Try it:
Provide an exact copy of the data, excluding the images.

Data:
►

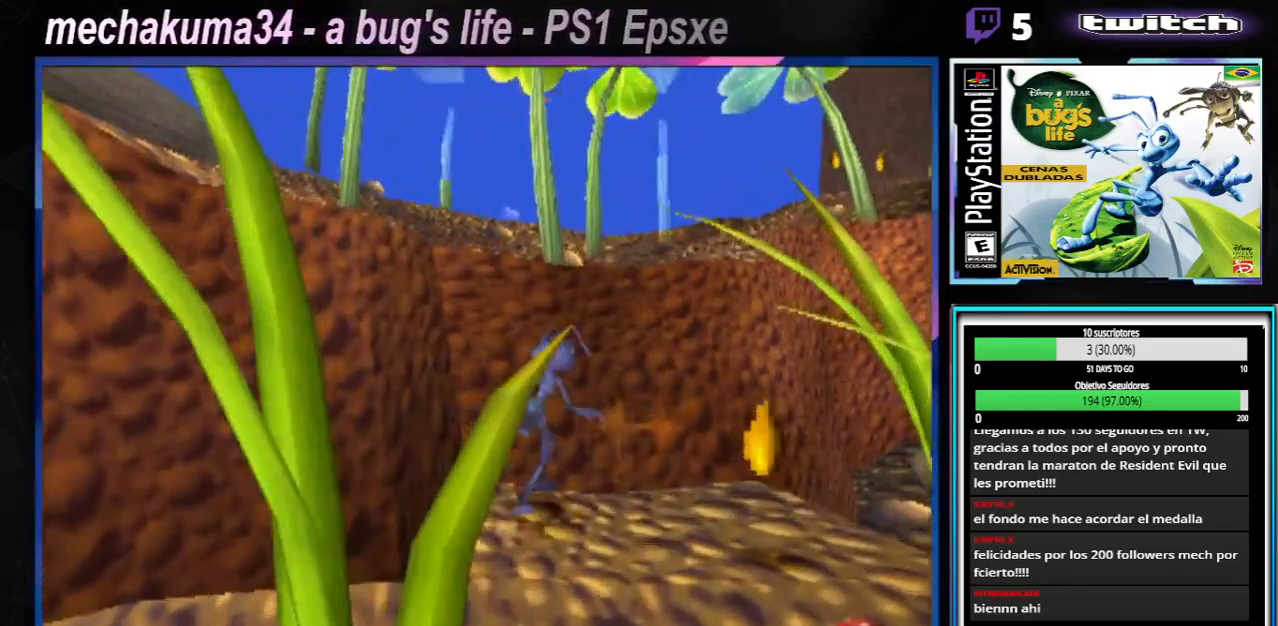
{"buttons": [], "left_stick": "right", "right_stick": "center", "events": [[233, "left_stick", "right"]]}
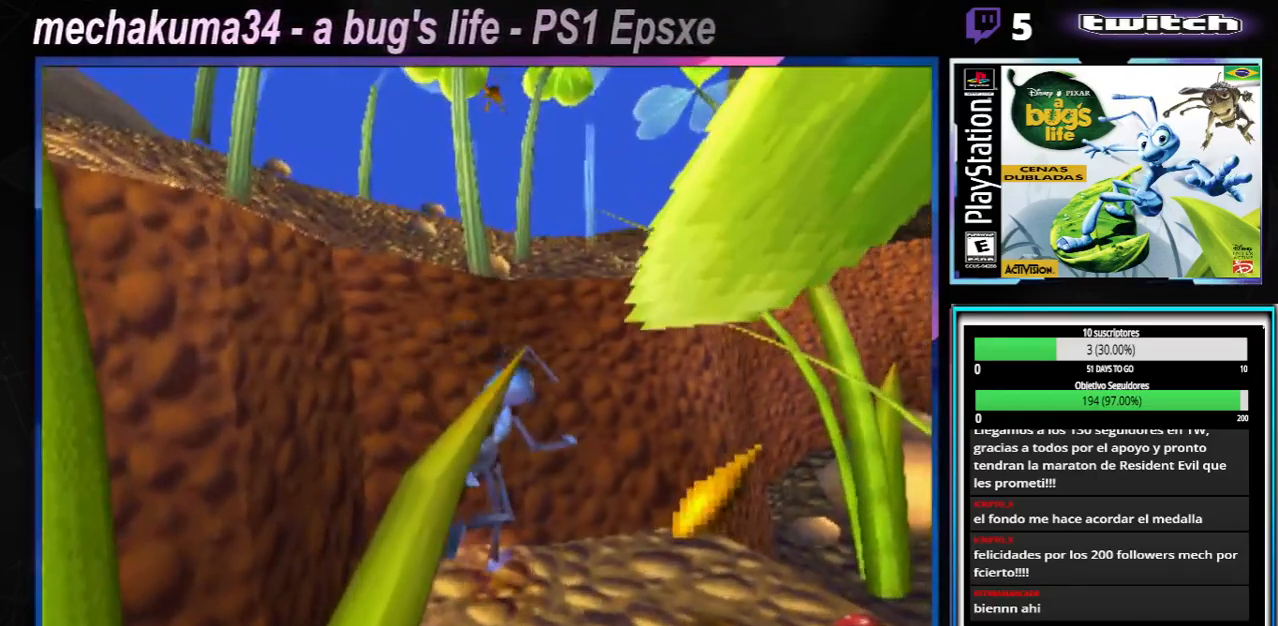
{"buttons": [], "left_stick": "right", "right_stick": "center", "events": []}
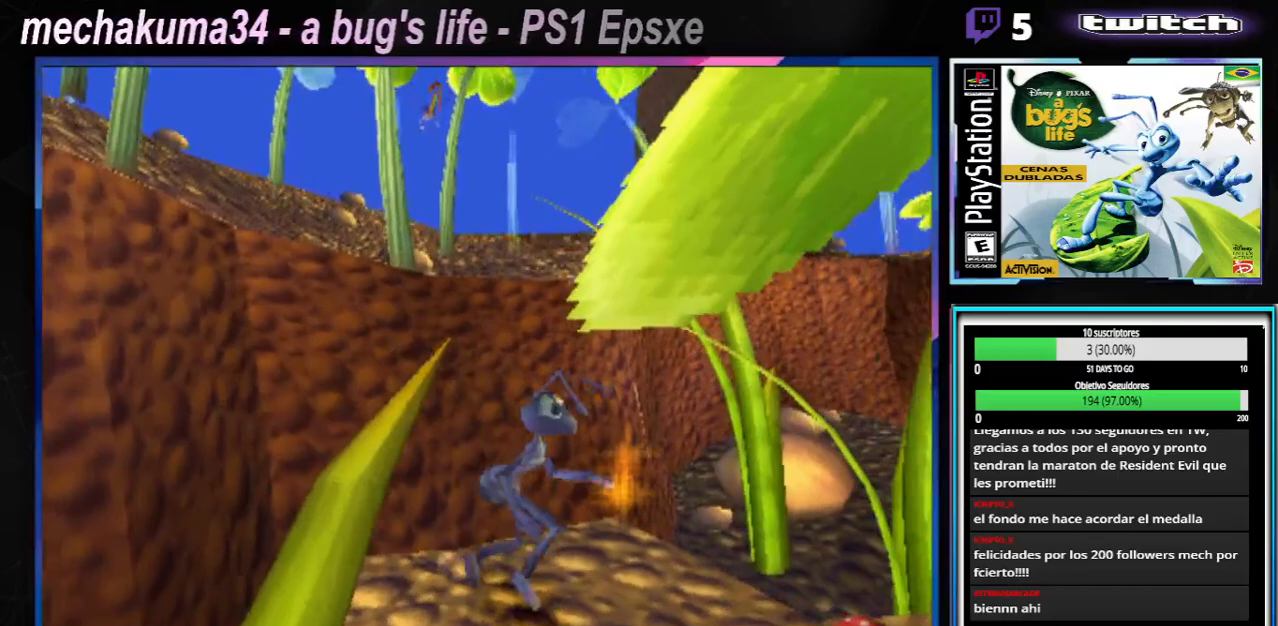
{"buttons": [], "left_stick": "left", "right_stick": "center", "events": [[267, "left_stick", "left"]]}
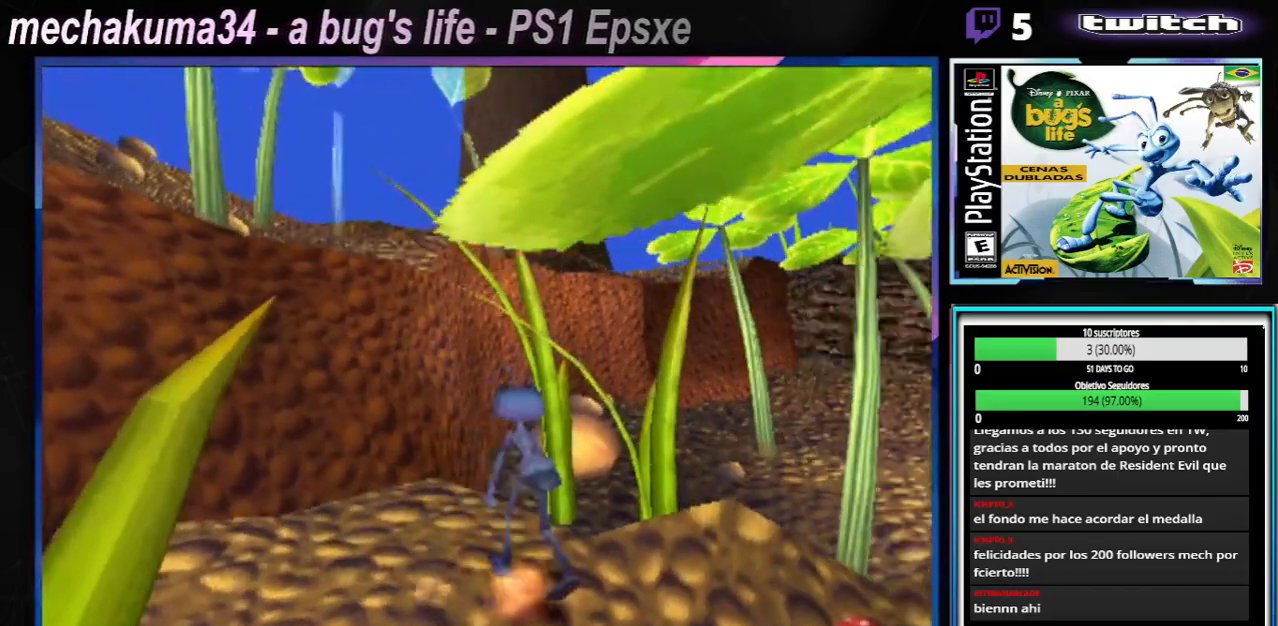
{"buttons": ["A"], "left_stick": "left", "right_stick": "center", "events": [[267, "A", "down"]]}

◄

Response below:
{"buttons": [], "left_stick": "right", "right_stick": "center", "events": [[233, "left_stick", "right"]]}
{"buttons": [], "left_stick": "right", "right_stick": "center", "events": []}
{"buttons": [], "left_stick": "left", "right_stick": "center", "events": [[267, "left_stick", "left"]]}
{"buttons": ["A"], "left_stick": "left", "right_stick": "center", "events": [[267, "A", "down"]]}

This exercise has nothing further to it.